* **Given instruction**
Swap "spice jars" for "seasoning jars" throughout the entries below, keep every other line unchanged, and leave the pictures out.

* **Record extracts**
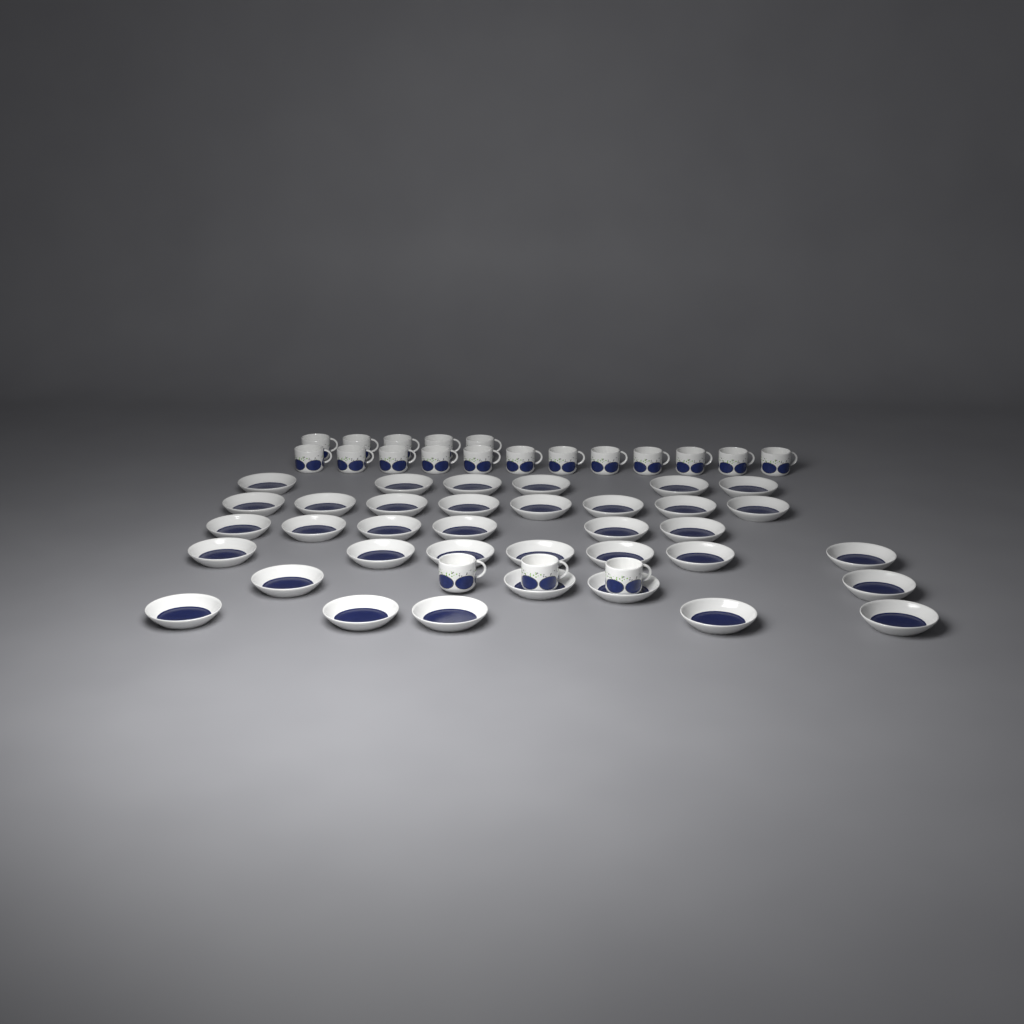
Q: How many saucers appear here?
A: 36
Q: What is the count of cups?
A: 20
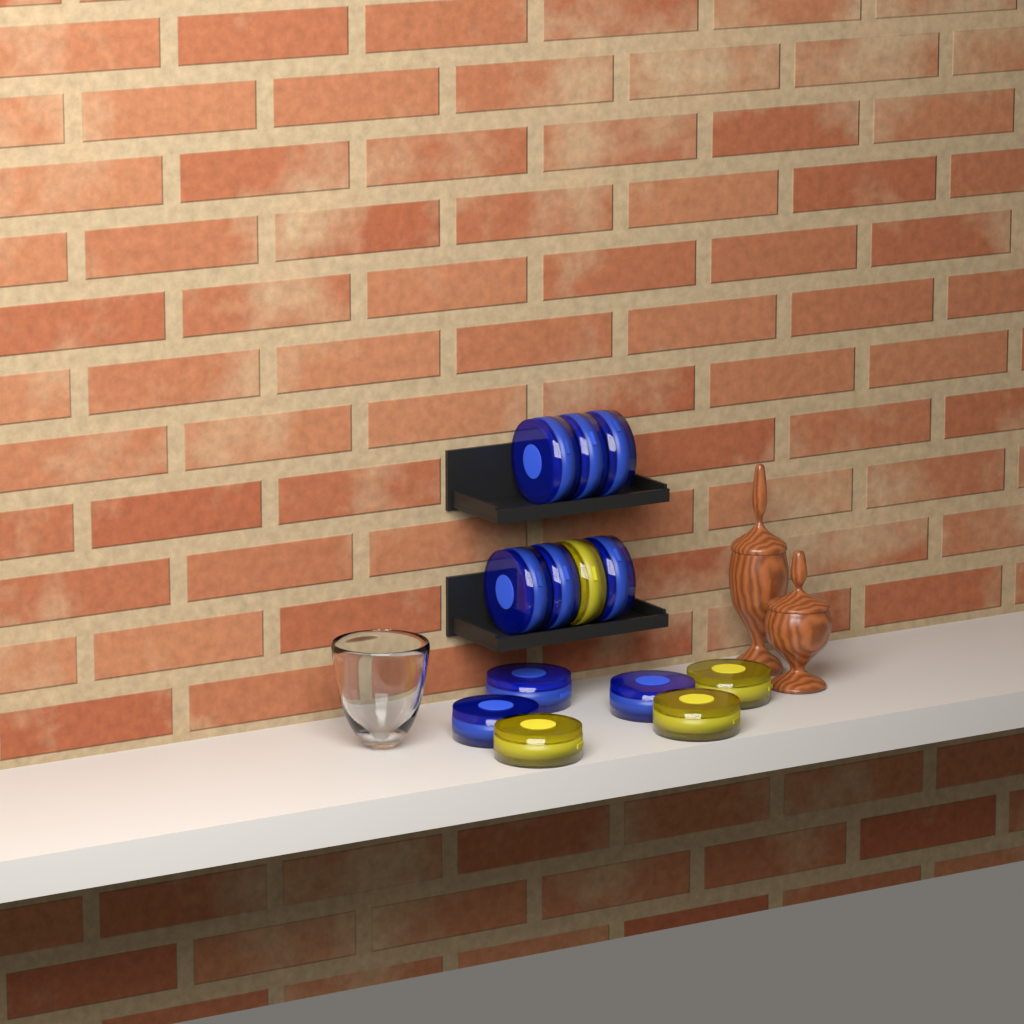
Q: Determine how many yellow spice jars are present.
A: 4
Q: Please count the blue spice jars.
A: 9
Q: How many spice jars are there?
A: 13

* **Exercise response**
Q: How many saucers appear here?
A: 36
Q: What is the count of cups?
A: 20
Q: Determine how many yellow seasoning jars are present.
A: 4
Q: Please count the blue seasoning jars.
A: 9
Q: How many seasoning jars are there?
A: 13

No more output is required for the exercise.